Edinilen bilgiye göre olay esnasında, 5 İran sürat motoru ve Hürmüz Boğazı’na girmiş olan 3 ABD savaş gemisi vardı. Amerikan gemileri; füze güdümlü USS Hopper destroyeri, füze güdümlü USS Port Royal kruvazörü ve USS Ingraham firkateyni idi. USS Hopper, İran sürat motorlarını anında paramparça edecek bir iki Tomahawk füzesi taşıyabilecek Arleigh Burke sınıfı güdümlü füze destroyeridir. İran intihar botları tarafından tehdit edilen ikinci gemi de üzerinde Tomahawk ve Harpoon füzelerini içeren gelişmiş cephaneler ve Phalanx CIWS 2 taşıyabilen Ticonderoga sınıfı güdümlü füze kruvazörüdür. Sikorsky SH-60 ve Seahawk LAMPS III helikopterlerini söylemeye ise hiç gerek yok. Tekrar ediyorum; tehditkar süratbotları, destroyerler tarafından anında yok edilebilirdi. İran devriye botları tarafından tehdit edilen üçüncü gemi ise bütün bu sayılanlara ek olarak Mark 46 torpidosu ve LAMPS III helikopterlerine sahip olan USS Ingraham firkateyni idi.
Öyleyse tehditkar olan kim?
Olayı, uluslararası sularda bir “intihar saldırısı” olarak değerlendiren Londra’nın Times gazetesi, “İran sürat motorları ABD savaş gemilerini rahatsız etti ve radyo üzerinden bu gemileri patlatacağına dair tacizde bulundu” diyor.

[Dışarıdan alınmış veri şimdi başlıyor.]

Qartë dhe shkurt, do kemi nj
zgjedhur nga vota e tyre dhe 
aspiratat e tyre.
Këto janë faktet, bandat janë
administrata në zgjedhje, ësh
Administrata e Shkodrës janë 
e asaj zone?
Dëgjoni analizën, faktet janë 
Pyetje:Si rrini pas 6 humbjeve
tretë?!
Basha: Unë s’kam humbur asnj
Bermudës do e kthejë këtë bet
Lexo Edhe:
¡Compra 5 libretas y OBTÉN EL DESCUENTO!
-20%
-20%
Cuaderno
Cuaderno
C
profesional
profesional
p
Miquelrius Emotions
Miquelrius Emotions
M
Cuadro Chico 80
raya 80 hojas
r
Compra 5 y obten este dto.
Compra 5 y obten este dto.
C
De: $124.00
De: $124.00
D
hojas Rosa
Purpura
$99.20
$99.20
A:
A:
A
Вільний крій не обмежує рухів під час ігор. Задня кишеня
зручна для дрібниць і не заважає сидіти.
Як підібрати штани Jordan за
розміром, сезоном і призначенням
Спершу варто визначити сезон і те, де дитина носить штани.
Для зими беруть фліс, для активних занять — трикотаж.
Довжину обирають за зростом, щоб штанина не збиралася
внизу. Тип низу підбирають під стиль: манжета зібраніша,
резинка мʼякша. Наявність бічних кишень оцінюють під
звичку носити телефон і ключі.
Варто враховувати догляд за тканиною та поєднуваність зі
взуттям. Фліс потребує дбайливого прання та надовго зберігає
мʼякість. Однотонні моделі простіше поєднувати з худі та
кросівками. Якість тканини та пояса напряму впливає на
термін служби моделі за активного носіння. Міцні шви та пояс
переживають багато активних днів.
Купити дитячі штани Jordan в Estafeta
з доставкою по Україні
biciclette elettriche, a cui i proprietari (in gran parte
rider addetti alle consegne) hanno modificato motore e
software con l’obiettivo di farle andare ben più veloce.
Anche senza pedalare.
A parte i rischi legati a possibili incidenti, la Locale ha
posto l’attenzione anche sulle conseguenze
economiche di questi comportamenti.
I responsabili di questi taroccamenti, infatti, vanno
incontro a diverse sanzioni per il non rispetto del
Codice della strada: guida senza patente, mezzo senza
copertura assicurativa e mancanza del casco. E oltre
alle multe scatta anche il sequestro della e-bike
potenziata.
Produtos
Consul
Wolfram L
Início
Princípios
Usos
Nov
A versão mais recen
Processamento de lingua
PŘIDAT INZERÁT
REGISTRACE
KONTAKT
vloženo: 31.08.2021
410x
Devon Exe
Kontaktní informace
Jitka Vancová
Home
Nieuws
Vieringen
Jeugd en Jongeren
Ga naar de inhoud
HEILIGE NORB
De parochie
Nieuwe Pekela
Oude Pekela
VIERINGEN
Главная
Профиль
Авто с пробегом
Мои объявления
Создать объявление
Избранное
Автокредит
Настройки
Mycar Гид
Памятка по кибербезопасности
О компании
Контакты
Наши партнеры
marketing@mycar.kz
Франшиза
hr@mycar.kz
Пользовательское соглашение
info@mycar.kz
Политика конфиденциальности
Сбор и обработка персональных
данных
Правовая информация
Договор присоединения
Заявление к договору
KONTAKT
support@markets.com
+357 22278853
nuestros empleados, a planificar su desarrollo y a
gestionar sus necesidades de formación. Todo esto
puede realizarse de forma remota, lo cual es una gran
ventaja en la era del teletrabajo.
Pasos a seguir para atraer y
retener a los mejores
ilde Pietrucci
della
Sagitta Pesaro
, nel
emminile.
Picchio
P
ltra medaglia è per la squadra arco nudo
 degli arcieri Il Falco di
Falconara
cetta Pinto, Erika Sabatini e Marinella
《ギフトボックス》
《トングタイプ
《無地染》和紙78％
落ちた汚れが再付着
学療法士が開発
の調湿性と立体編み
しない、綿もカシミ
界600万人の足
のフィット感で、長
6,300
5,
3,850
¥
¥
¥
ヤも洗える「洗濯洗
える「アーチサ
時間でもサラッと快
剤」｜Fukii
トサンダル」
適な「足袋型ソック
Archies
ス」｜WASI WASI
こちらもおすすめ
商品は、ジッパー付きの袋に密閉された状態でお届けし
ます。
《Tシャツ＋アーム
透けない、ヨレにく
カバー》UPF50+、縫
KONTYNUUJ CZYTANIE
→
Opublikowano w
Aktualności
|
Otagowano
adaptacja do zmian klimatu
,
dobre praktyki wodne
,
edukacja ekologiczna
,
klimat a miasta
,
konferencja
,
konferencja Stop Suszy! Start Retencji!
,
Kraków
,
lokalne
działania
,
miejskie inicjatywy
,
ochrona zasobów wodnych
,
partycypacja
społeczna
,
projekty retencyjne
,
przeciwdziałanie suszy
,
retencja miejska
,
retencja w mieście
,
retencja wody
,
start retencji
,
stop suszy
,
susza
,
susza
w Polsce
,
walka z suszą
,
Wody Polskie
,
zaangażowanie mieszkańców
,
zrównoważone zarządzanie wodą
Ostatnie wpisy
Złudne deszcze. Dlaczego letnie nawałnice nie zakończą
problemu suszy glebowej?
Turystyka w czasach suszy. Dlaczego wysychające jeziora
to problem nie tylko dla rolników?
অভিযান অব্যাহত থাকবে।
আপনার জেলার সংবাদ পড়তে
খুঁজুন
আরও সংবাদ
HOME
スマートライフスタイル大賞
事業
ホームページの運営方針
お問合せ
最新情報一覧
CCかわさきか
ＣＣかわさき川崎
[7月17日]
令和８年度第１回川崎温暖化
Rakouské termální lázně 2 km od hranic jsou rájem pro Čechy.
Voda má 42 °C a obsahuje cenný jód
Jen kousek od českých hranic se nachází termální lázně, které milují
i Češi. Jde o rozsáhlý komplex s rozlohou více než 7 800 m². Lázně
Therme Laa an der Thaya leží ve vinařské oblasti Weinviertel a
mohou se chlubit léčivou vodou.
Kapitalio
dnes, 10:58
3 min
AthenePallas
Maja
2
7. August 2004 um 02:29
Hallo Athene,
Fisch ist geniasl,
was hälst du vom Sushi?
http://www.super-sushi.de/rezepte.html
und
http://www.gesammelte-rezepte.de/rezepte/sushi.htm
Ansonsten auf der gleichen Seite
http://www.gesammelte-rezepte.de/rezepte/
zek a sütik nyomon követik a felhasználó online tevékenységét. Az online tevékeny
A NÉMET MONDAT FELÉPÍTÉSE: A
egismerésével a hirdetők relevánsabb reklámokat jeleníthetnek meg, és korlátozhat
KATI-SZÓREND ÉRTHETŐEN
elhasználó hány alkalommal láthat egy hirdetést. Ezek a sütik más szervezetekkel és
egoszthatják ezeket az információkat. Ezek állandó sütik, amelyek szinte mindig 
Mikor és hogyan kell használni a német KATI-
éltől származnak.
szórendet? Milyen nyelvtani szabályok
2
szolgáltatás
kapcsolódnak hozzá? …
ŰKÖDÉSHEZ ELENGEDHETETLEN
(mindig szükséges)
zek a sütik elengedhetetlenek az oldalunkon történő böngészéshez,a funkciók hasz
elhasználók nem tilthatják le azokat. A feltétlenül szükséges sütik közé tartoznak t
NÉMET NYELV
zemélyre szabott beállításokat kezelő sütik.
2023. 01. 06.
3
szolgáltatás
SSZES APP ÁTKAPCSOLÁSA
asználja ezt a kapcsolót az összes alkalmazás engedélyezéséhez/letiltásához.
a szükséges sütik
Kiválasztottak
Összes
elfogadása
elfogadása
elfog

Ancak gerçekte Tahran’ın itinalı bir dille inkar ettiği İran sözlü tacizi dışında, rutin devriye operasyonundan başka bir şey yaşanmadı.
Olay, tarihsel bir perspektifte ele alınmalı. Gerçek baş aşağı çevriliyor. 2003 yılından bu yana, bilindiği ve belgelendiği üzere Pentagon, İran’a ve Suriye’ye yönelik ABD destekli saldırıların, kesin ve ayrıntılı planlarını yapıyor. Bu macerada, İsrail ve NATO ortak.
Ayrıca, Batılı medya kuruluşları tarafından seyrek bahsedilse de, 2006 yazından bu yana savaş hazırlıklarının bir parçası olarak, ABD donanmasının Basra Körfezi ve Arap Denizi üzerinde büyük çapta yoğunlaşması söz konusu. Gelişmiş silah sistemleriyle donanmış ABD savaş gemileri, 2006 yılından beri İran karasularının çok yakınında konuşlanmış durumda. ABD’nin büyük çaplı savaş oyunları faaliyette. İran’a karşı yönlendirilmiş birçok provokasyon eylemleri yürütülüyor.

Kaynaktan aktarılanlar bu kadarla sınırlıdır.